Response to Cold: A Comparative Transcriptomic Analysis in Eight Cold-Adapted Yeasts

Abstract

Microorganisms have evolved to colonize all biospheres, including extremely cold environments, facing several stressor conditions, mainly low/freezing temperatures. In general, terms, the strategies developed by cold-adapted microorganisms include the synthesis of cryoprotectant and stress-protectant molecules, cold-active proteins, especially enzymes, and membrane fluidity regulation. The strategy could differ among microorganisms and concerns the characteristics of the cold environment of the microorganism, such as seasonal temperature changes. Microorganisms can develop strategies to grow efficiently at low temperatures or tolerate them and grow under favorable conditions. These differences can be found among the same kind of microorganisms and from the same cold habitat. In this work, eight cold-adapted yeasts isolated from King George Island, subAntarctic region, which differ in their growth properties, were studied about their response to low temperatures at the transcriptomic level. Sixteen ORFeomes were assembled and used for gene prediction and functional annotation, determination of gene expression changes, protein flexibilities of translated genes, and codon usage bias. Putative genes related to the response to all main kinds of stress were found. The total number of differentially expressed genes was related to the temperature variation that each yeast faced. The findings from multiple comparative analyses among yeasts based on gene expression changes and protein flexibility by cellular functions and codon usage bias raise significant differences in response to cold among the studied Antarctic yeasts. The way a yeast responds to temperature change appears to be more related to its optimal temperature for growth (OTG) than growth velocity. Yeasts with higher OTG prepare to downregulate their metabolism to enter the dormancy stage. In comparison, yeasts with lower OTG perform minor adjustments to make their metabolism adequate and maintain their growth at lower temperatures.

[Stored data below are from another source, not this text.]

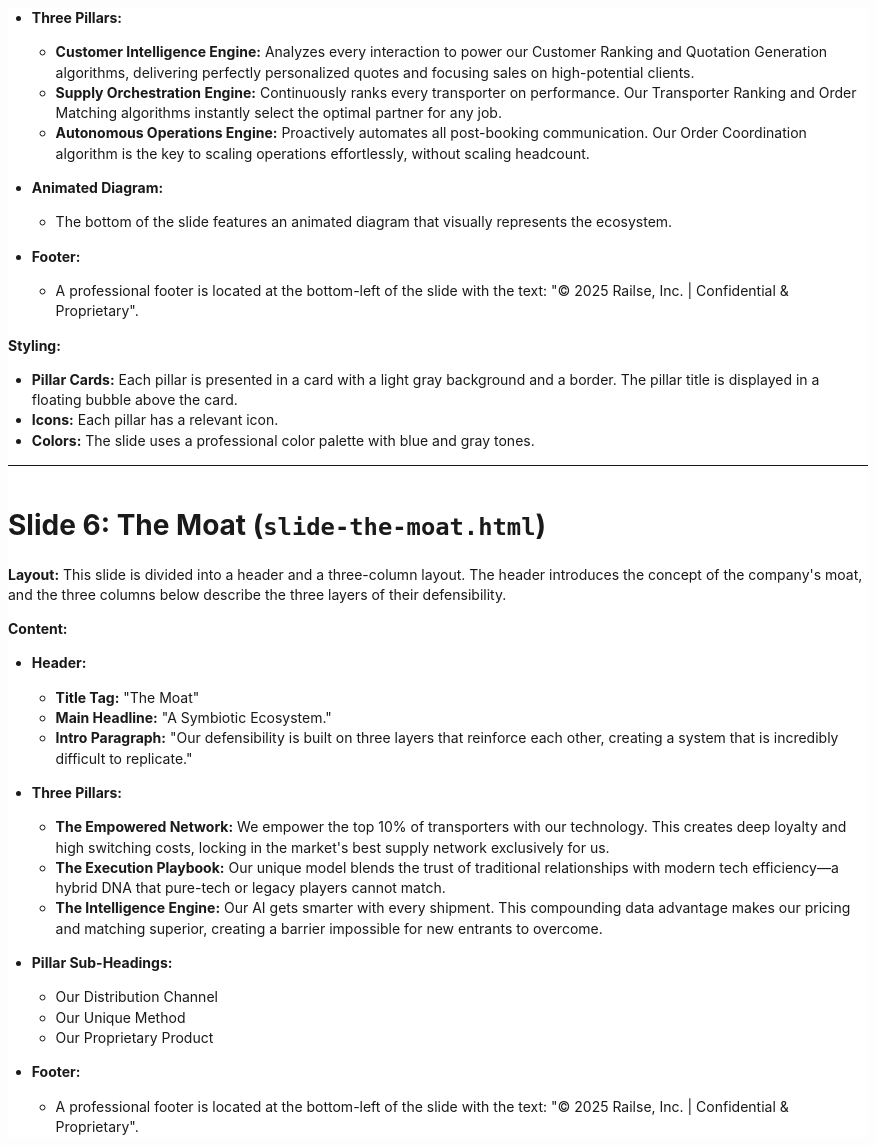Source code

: *   **Three Pillars:**
    *   **Customer Intelligence Engine:** Analyzes every interaction to power our Customer Ranking and Quotation Generation algorithms, delivering perfectly personalized quotes and focusing sales on high-potential clients.
    *   **Supply Orchestration Engine:** Continuously ranks every transporter on performance. Our Transporter Ranking and Order Matching algorithms instantly select the optimal partner for any job.
    *   **Autonomous Operations Engine:** Proactively automates all post-booking communication. Our Order Coordination algorithm is the key to scaling operations effortlessly, without scaling headcount.

*   **Animated Diagram:**
    *   The bottom of the slide features an animated diagram that visually represents the ecosystem.

*   **Footer:**
    *   A professional footer is located at the bottom-left of the slide with the text: "© 2025 Railse, Inc. | Confidential & Proprietary".

**Styling:**

*   **Pillar Cards:** Each pillar is presented in a card with a light gray background and a border. The pillar title is displayed in a floating bubble above the card.
*   **Icons:** Each pillar has a relevant icon.
*   **Colors:** The slide uses a professional color palette with blue and gray tones.

---

# Slide 6: The Moat (`slide-the-moat.html`)

**Layout:**
This slide is divided into a header and a three-column layout. The header introduces the concept of the company's moat, and the three columns below describe the three layers of their defensibility.

**Content:**

*   **Header:**
    *   **Title Tag:** "The Moat"
    *   **Main Headline:** "A Symbiotic Ecosystem."
    *   **Intro Paragraph:** "Our defensibility is built on three layers that reinforce each other, creating a system that is incredibly difficult to replicate."

*   **Three Pillars:**
    *   **The Empowered Network:** We empower the top 10% of transporters with our technology. This creates deep loyalty and high switching costs, locking in the market's best supply network exclusively for us.
    *   **The Execution Playbook:** Our unique model blends the trust of traditional relationships with modern tech efficiency—a hybrid DNA that pure-tech or legacy players cannot match.
    *   **The Intelligence Engine:** Our AI gets smarter with every shipment. This compounding data advantage makes our pricing and matching superior, creating a barrier impossible for new entrants to overcome.

*   **Pillar Sub-Headings:**
    *   Our Distribution Channel
    *   Our Unique Method
    *   Our Proprietary Product

*   **Footer:**
    *   A professional footer is located at the bottom-left of the slide with the text: "© 2025 Railse, Inc. | Confidential & Proprietary".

Keywords: Antarctic yeasts; codon bias; cold adaptation; cold-adapted yeasts; stress genes; transcriptomes.

FIGURE 1

Box plot for the log₂ fold change of putative genes between yeasts cultivated at high temperature and 4°C. IQR, Interquartile range.

FIGURE 2

Differentially expressed putative genes classified by metabolic pathways between yeasts cultivated at high temperature (HT) and 4°C. The number of differentially expressed genes (DEGs) is shown in panel (A), and the average of Log₂-fold change (log₂FC) by pathway is shown in panel (B). Down, downregulated DEGs; Up, upregulated DEGs. Genet. Inf. Proc, Genetic Information Processing; Env. Inf. Proc, Environmental Information Processing; Cel. Proc., Cellular Processes.

FIGURE 3

Log₂-fold change of putative genes classified in different kinds of stress responses (A) and ribosomal subunits (B).

FIGURE 4

Comparisons among yeasts of the flexibility of translated proteins classified in cellular pathways. The flexibility was estimated as percentages of very flexible (Vf) and very flexible plus moderately flexible (VMf) amino acids and M2 and M1 + 2 levels, calculated by MEDUSA. The proteins grouped in cellular pathways were compared, and those with significant differences (Tukey post hoc tests, p < 0.05) are shown. The comparisons were performed among all yeasts individually (A) and grouped according to their growth rates (B) (h-1) and their optimal temperature for growth (C) (°C).

FIGURE 5

Clustering of yeasts according to codon frequencies. The codon frequencies were calculated using highly expressed ORFs (≥1,000) in the eight Antarctic yeasts studied here, from the Kazusa coding usage database and from (Baeza et al., 2015). Scer, S. cerevisiae; Ppas, Pichia pastoris; Cant, Candida antarctica; Cthe, Candida thermophila; Calb, Candida albicans; Cneof, Cryptococcus neoformans var. Grubii; Cwic, Candida wickerhamii; Cdub, Candida dubliniensis; Cint, Candida intermedia; Ctro, Candida tropicalis; Clusi, Clavispora lusitania; DhanCBS767, Debaryomyces hansenii CBS767; Huva, Hanseniaspora uvarum; Prhod, Phaffia rhodozyma; Mfur, Malassezia furfur; Mpach, Malassezia pachydermatis; Cglab, Candida glabrata; Ptsuk, Pseudozyma tsukubaensis; Cposa, Coccidioides posadasii; KlacNRRL Y-1141, Kluyveromyces lactis NRRL Y-1141; Xd385, Xanthophyllomyces dendrorhous UCD67-385.